In Ops Manager, Automation performs rolling restarts on cluster nodes for maintenance tasks, including the following:

  • Rotating KMIP keys.
  • Rotating keyfiles.
  • Changing mongod configuration arguments.
  • Upgrading or downgrading TLS, auth, or clusterAuth mode.
  • Changing the MongoDB version.
  • Changing the oplog size.
  • Changing the name of a replica set.
  • Removing a process from a replica set.
  • Cancelling a restore from backup.
  • Enabling the Profiler
  • Shutting down an agent if it is still bound to a server pool.

How many Automations do I need?

To use Automation, you must have an agent running on every host where a managed MongoDB instance runs.

Is any MongoDB data transferred by the Automation?

Agents do not transmit any data records from a MongoDB deployment. The agents only communicate deployment configuration information and MongoDB logs.

Will Ops Manager handle failures during an upgrade?

Generally speaking, yes.
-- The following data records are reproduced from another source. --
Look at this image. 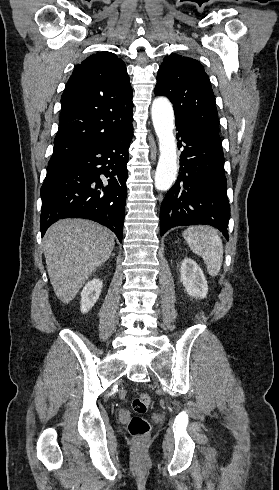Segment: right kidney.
Wrapping results in <instances>:
<instances>
[{
    "label": "right kidney",
    "mask_w": 279,
    "mask_h": 490,
    "mask_svg": "<svg viewBox=\"0 0 279 490\" xmlns=\"http://www.w3.org/2000/svg\"><path fill=\"white\" fill-rule=\"evenodd\" d=\"M102 288L103 282L102 280H98V278H93V280L85 284L81 292L80 302V310L83 314H86V312H89L95 306L97 300H99Z\"/></svg>",
    "instance_id": "1"
}]
</instances>
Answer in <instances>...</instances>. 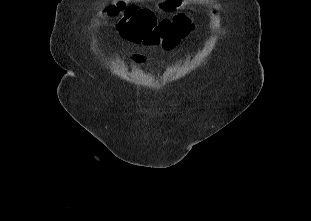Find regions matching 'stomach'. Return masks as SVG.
<instances>
[{
  "mask_svg": "<svg viewBox=\"0 0 311 221\" xmlns=\"http://www.w3.org/2000/svg\"><path fill=\"white\" fill-rule=\"evenodd\" d=\"M158 4H159V8H161V4H164V0H157Z\"/></svg>",
  "mask_w": 311,
  "mask_h": 221,
  "instance_id": "0dacf381",
  "label": "stomach"
}]
</instances>
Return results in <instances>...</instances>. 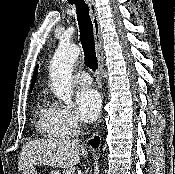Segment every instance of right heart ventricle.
<instances>
[{
	"label": "right heart ventricle",
	"instance_id": "e07e8e85",
	"mask_svg": "<svg viewBox=\"0 0 175 174\" xmlns=\"http://www.w3.org/2000/svg\"><path fill=\"white\" fill-rule=\"evenodd\" d=\"M37 128L39 132L46 137H64L55 124L52 105H49L44 99L40 101L37 107Z\"/></svg>",
	"mask_w": 175,
	"mask_h": 174
}]
</instances>
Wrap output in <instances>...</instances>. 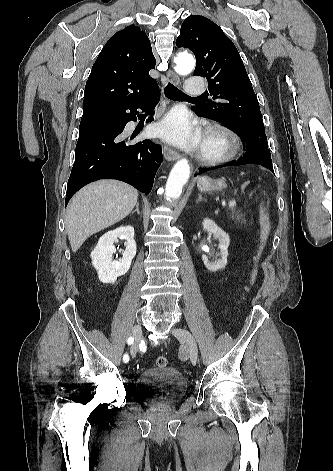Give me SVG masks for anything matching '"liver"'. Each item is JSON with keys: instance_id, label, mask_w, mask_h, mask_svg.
Returning a JSON list of instances; mask_svg holds the SVG:
<instances>
[{"instance_id": "6515ba94", "label": "liver", "mask_w": 333, "mask_h": 471, "mask_svg": "<svg viewBox=\"0 0 333 471\" xmlns=\"http://www.w3.org/2000/svg\"><path fill=\"white\" fill-rule=\"evenodd\" d=\"M138 191L121 181L99 180L83 187L70 201L65 226L77 252L91 235L124 219L137 203Z\"/></svg>"}]
</instances>
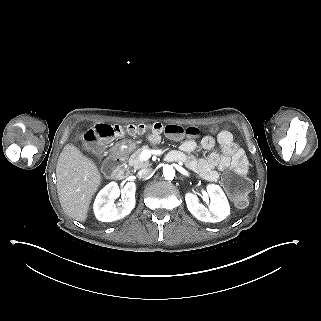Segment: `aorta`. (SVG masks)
Segmentation results:
<instances>
[{
  "label": "aorta",
  "instance_id": "obj_1",
  "mask_svg": "<svg viewBox=\"0 0 321 321\" xmlns=\"http://www.w3.org/2000/svg\"><path fill=\"white\" fill-rule=\"evenodd\" d=\"M163 176L165 177V179L167 180H173L175 177V169L172 166H166L163 169Z\"/></svg>",
  "mask_w": 321,
  "mask_h": 321
}]
</instances>
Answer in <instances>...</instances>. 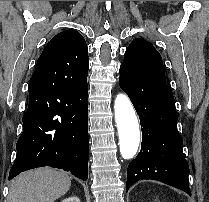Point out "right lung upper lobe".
<instances>
[{
	"instance_id": "1",
	"label": "right lung upper lobe",
	"mask_w": 209,
	"mask_h": 202,
	"mask_svg": "<svg viewBox=\"0 0 209 202\" xmlns=\"http://www.w3.org/2000/svg\"><path fill=\"white\" fill-rule=\"evenodd\" d=\"M38 60H53L52 70L68 76L73 82L87 80L89 69L87 44L77 31L66 30L55 35Z\"/></svg>"
}]
</instances>
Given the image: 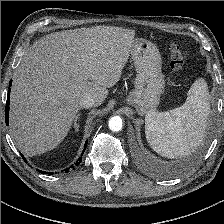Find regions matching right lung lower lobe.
<instances>
[{"mask_svg":"<svg viewBox=\"0 0 224 224\" xmlns=\"http://www.w3.org/2000/svg\"><path fill=\"white\" fill-rule=\"evenodd\" d=\"M11 83L12 81H10L9 83V86H11ZM9 102H10V91L8 92V95H7V102H6V108H5V120H6V125L9 124ZM86 145H87V142L85 143L84 145V150L86 149ZM84 150H83V153H84ZM23 156V155H22ZM23 159L25 160V158L23 157ZM81 159L82 157H79L77 159V161L75 162V166H78L81 162ZM26 161V160H25ZM70 168H74V166H70ZM69 170V168H67L65 170V172H67ZM41 173H44V174H47L48 172H44V171H40ZM48 174H51L50 172Z\"/></svg>","mask_w":224,"mask_h":224,"instance_id":"right-lung-lower-lobe-1","label":"right lung lower lobe"}]
</instances>
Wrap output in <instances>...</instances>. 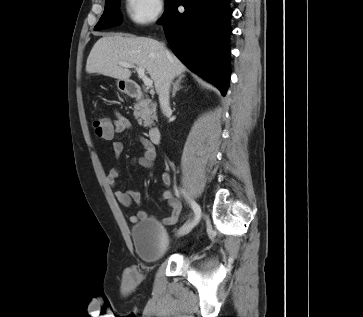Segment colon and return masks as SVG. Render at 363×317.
Listing matches in <instances>:
<instances>
[{"label": "colon", "mask_w": 363, "mask_h": 317, "mask_svg": "<svg viewBox=\"0 0 363 317\" xmlns=\"http://www.w3.org/2000/svg\"><path fill=\"white\" fill-rule=\"evenodd\" d=\"M93 127L96 133H100L101 131H106L110 127V123L108 120L104 118H96L93 121Z\"/></svg>", "instance_id": "colon-1"}]
</instances>
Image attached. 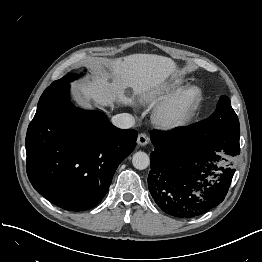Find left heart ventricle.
Returning <instances> with one entry per match:
<instances>
[{
    "label": "left heart ventricle",
    "mask_w": 262,
    "mask_h": 262,
    "mask_svg": "<svg viewBox=\"0 0 262 262\" xmlns=\"http://www.w3.org/2000/svg\"><path fill=\"white\" fill-rule=\"evenodd\" d=\"M194 98H195V93L194 92H188L186 94L185 98H184V103H183L184 107L189 108L191 106Z\"/></svg>",
    "instance_id": "obj_1"
}]
</instances>
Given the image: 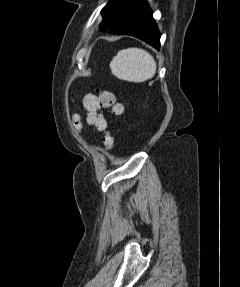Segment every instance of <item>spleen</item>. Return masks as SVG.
<instances>
[{
  "mask_svg": "<svg viewBox=\"0 0 240 287\" xmlns=\"http://www.w3.org/2000/svg\"><path fill=\"white\" fill-rule=\"evenodd\" d=\"M110 69L120 80L140 83L154 77L156 62L144 49L132 47L120 50L110 62Z\"/></svg>",
  "mask_w": 240,
  "mask_h": 287,
  "instance_id": "3e777b00",
  "label": "spleen"
}]
</instances>
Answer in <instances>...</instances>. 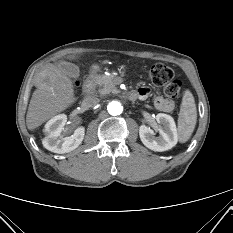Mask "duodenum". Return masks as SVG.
Wrapping results in <instances>:
<instances>
[{"mask_svg": "<svg viewBox=\"0 0 233 233\" xmlns=\"http://www.w3.org/2000/svg\"><path fill=\"white\" fill-rule=\"evenodd\" d=\"M96 74V70L93 69L91 70V72L89 73L87 79L85 80L84 82V85H83V92L86 96H90L91 95V92H92V89H93V78ZM129 98L131 100H135L137 98V93L132 91L128 94Z\"/></svg>", "mask_w": 233, "mask_h": 233, "instance_id": "410a0bca", "label": "duodenum"}]
</instances>
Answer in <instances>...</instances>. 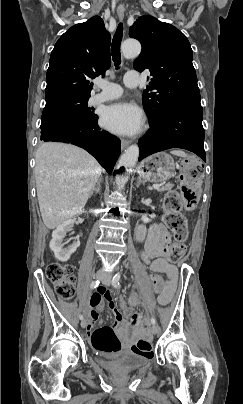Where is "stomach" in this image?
<instances>
[{"instance_id": "1", "label": "stomach", "mask_w": 243, "mask_h": 404, "mask_svg": "<svg viewBox=\"0 0 243 404\" xmlns=\"http://www.w3.org/2000/svg\"><path fill=\"white\" fill-rule=\"evenodd\" d=\"M138 173L145 181L164 182L174 177L175 163L170 155L156 153L140 163Z\"/></svg>"}]
</instances>
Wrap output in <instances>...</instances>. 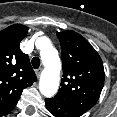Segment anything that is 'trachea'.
I'll list each match as a JSON object with an SVG mask.
<instances>
[{
	"label": "trachea",
	"instance_id": "obj_1",
	"mask_svg": "<svg viewBox=\"0 0 117 117\" xmlns=\"http://www.w3.org/2000/svg\"><path fill=\"white\" fill-rule=\"evenodd\" d=\"M32 65L35 69L40 67V59L38 57L32 58Z\"/></svg>",
	"mask_w": 117,
	"mask_h": 117
}]
</instances>
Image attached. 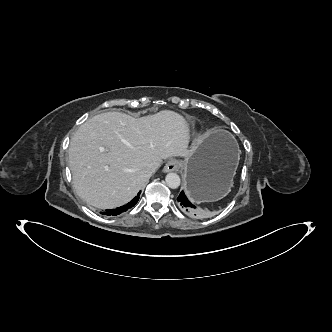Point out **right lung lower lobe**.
<instances>
[{
  "label": "right lung lower lobe",
  "instance_id": "obj_1",
  "mask_svg": "<svg viewBox=\"0 0 332 332\" xmlns=\"http://www.w3.org/2000/svg\"><path fill=\"white\" fill-rule=\"evenodd\" d=\"M140 193L141 192H139L138 195L135 198H133L126 205L118 207L116 209L106 210L105 212H102V214L107 215V216H115V215H118L122 212L127 211L128 209L132 208L138 202Z\"/></svg>",
  "mask_w": 332,
  "mask_h": 332
}]
</instances>
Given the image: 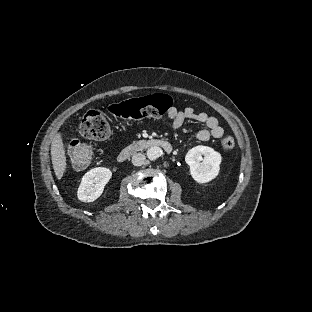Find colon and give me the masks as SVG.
I'll return each instance as SVG.
<instances>
[{"mask_svg": "<svg viewBox=\"0 0 312 312\" xmlns=\"http://www.w3.org/2000/svg\"><path fill=\"white\" fill-rule=\"evenodd\" d=\"M174 105L173 98L168 94L147 95L138 99H129L116 103L110 107L112 115L121 120L136 121L145 118L158 119ZM79 133L91 139L102 140L111 132L110 123L104 114L96 109L88 110L78 124ZM74 163L84 167L92 158V151L84 145L66 143ZM235 147V139L227 136L222 140V148L230 151Z\"/></svg>", "mask_w": 312, "mask_h": 312, "instance_id": "colon-1", "label": "colon"}]
</instances>
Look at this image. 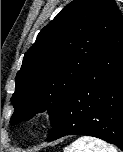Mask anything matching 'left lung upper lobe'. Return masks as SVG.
I'll return each mask as SVG.
<instances>
[{
	"label": "left lung upper lobe",
	"instance_id": "5c2ea615",
	"mask_svg": "<svg viewBox=\"0 0 123 152\" xmlns=\"http://www.w3.org/2000/svg\"><path fill=\"white\" fill-rule=\"evenodd\" d=\"M113 0H74L38 34L25 53L11 98L10 124L47 111L55 124L60 106L115 27Z\"/></svg>",
	"mask_w": 123,
	"mask_h": 152
}]
</instances>
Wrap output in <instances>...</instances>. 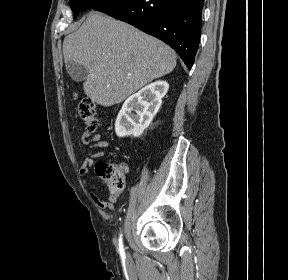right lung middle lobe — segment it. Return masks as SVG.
Returning a JSON list of instances; mask_svg holds the SVG:
<instances>
[{"label": "right lung middle lobe", "instance_id": "dd1d6c3e", "mask_svg": "<svg viewBox=\"0 0 288 280\" xmlns=\"http://www.w3.org/2000/svg\"><path fill=\"white\" fill-rule=\"evenodd\" d=\"M110 1L112 0H69V5L74 13V18H76L81 11L93 9Z\"/></svg>", "mask_w": 288, "mask_h": 280}]
</instances>
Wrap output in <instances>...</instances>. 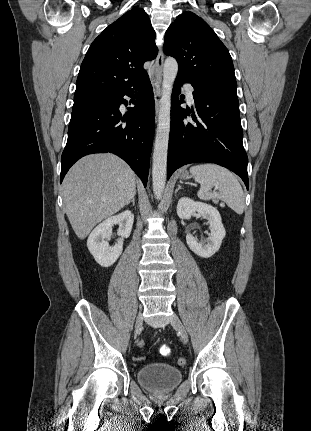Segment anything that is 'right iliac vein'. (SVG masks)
Masks as SVG:
<instances>
[{"label":"right iliac vein","instance_id":"right-iliac-vein-1","mask_svg":"<svg viewBox=\"0 0 311 431\" xmlns=\"http://www.w3.org/2000/svg\"><path fill=\"white\" fill-rule=\"evenodd\" d=\"M142 323H143V317H142V314L139 313L137 316V319H136V323H135V335L138 334V332L142 326Z\"/></svg>","mask_w":311,"mask_h":431}]
</instances>
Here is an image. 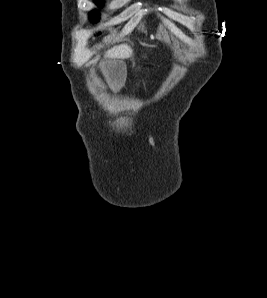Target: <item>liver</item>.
Wrapping results in <instances>:
<instances>
[{"label": "liver", "mask_w": 267, "mask_h": 298, "mask_svg": "<svg viewBox=\"0 0 267 298\" xmlns=\"http://www.w3.org/2000/svg\"><path fill=\"white\" fill-rule=\"evenodd\" d=\"M133 54V50L127 44L115 46L105 53V58L110 59H127Z\"/></svg>", "instance_id": "1"}]
</instances>
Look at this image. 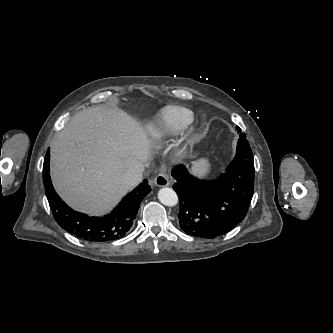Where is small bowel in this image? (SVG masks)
<instances>
[{"label":"small bowel","instance_id":"small-bowel-1","mask_svg":"<svg viewBox=\"0 0 333 333\" xmlns=\"http://www.w3.org/2000/svg\"><path fill=\"white\" fill-rule=\"evenodd\" d=\"M234 141H235L234 143H235L236 145L239 143V142H238L239 140H238L237 138H236ZM235 149H236L235 151H236L237 153L240 151V150H239L240 148H239L238 146H237Z\"/></svg>","mask_w":333,"mask_h":333}]
</instances>
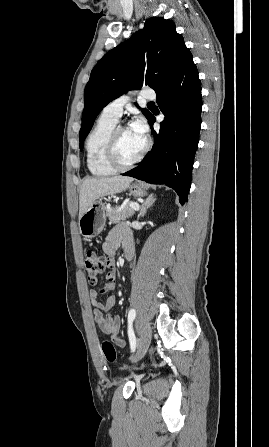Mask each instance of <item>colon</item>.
<instances>
[{"label": "colon", "mask_w": 269, "mask_h": 447, "mask_svg": "<svg viewBox=\"0 0 269 447\" xmlns=\"http://www.w3.org/2000/svg\"><path fill=\"white\" fill-rule=\"evenodd\" d=\"M106 256L97 251H88L83 259L85 277L91 285H95L101 279L102 273L106 267ZM101 351L105 359L113 363L117 360V350L111 342H103L101 345Z\"/></svg>", "instance_id": "obj_1"}]
</instances>
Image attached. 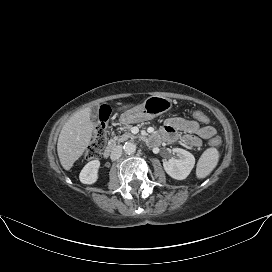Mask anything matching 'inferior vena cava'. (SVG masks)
Masks as SVG:
<instances>
[{
  "label": "inferior vena cava",
  "mask_w": 272,
  "mask_h": 272,
  "mask_svg": "<svg viewBox=\"0 0 272 272\" xmlns=\"http://www.w3.org/2000/svg\"><path fill=\"white\" fill-rule=\"evenodd\" d=\"M122 155V146L117 145L113 148L111 154H110V158L111 160H117L121 157Z\"/></svg>",
  "instance_id": "1"
}]
</instances>
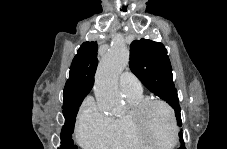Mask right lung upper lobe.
Instances as JSON below:
<instances>
[{"label":"right lung upper lobe","instance_id":"1","mask_svg":"<svg viewBox=\"0 0 227 149\" xmlns=\"http://www.w3.org/2000/svg\"><path fill=\"white\" fill-rule=\"evenodd\" d=\"M97 51L96 41L84 42L78 49L63 91L64 107L84 99L91 91L98 64Z\"/></svg>","mask_w":227,"mask_h":149}]
</instances>
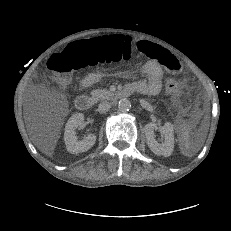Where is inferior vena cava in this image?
I'll list each match as a JSON object with an SVG mask.
<instances>
[{
    "label": "inferior vena cava",
    "instance_id": "obj_1",
    "mask_svg": "<svg viewBox=\"0 0 231 231\" xmlns=\"http://www.w3.org/2000/svg\"><path fill=\"white\" fill-rule=\"evenodd\" d=\"M110 108H111V104L107 101H103L98 106V112L99 113H105V112L109 111Z\"/></svg>",
    "mask_w": 231,
    "mask_h": 231
}]
</instances>
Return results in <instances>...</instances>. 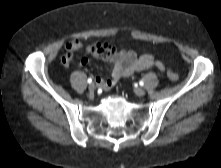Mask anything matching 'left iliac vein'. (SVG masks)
<instances>
[{
  "label": "left iliac vein",
  "instance_id": "left-iliac-vein-1",
  "mask_svg": "<svg viewBox=\"0 0 221 168\" xmlns=\"http://www.w3.org/2000/svg\"><path fill=\"white\" fill-rule=\"evenodd\" d=\"M134 92H135V94H136L137 96H143V95H145V90H144L143 88H136V89L134 90Z\"/></svg>",
  "mask_w": 221,
  "mask_h": 168
}]
</instances>
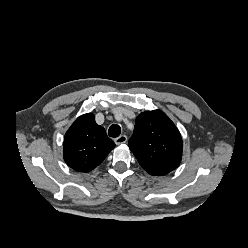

The design of the management and automation components of Ops Manager do not account for all possible failures; however the architecture of the system can work around many types of failures.

What types of deployment can I create in Ops Manager?

Using Ops Manager, you can configure all MongoDB deployment types: sharded clusters, replica sets, and standalones.

The shards in a sharded cluster must be replica sets. That is, a shard cannot be a standalone mongod. If you must run a shard as a single mongod (which provides no redundancy or failover), run the shard as a single-member replica set.

Note

You may not upgrade a sharded MongoDB deployment to version 3.4 if the deployment uses mirrored mongod instances as config servers. To allow the sharded deployment to be upgraded, see Convert Config Servers to a Replica Set. The conversion requires that the sharded deployment run MongoDB version 3.2.4 or later. Deployments running previous versions must upgrade to version 3.2.4 before an upgrade to version 3.4.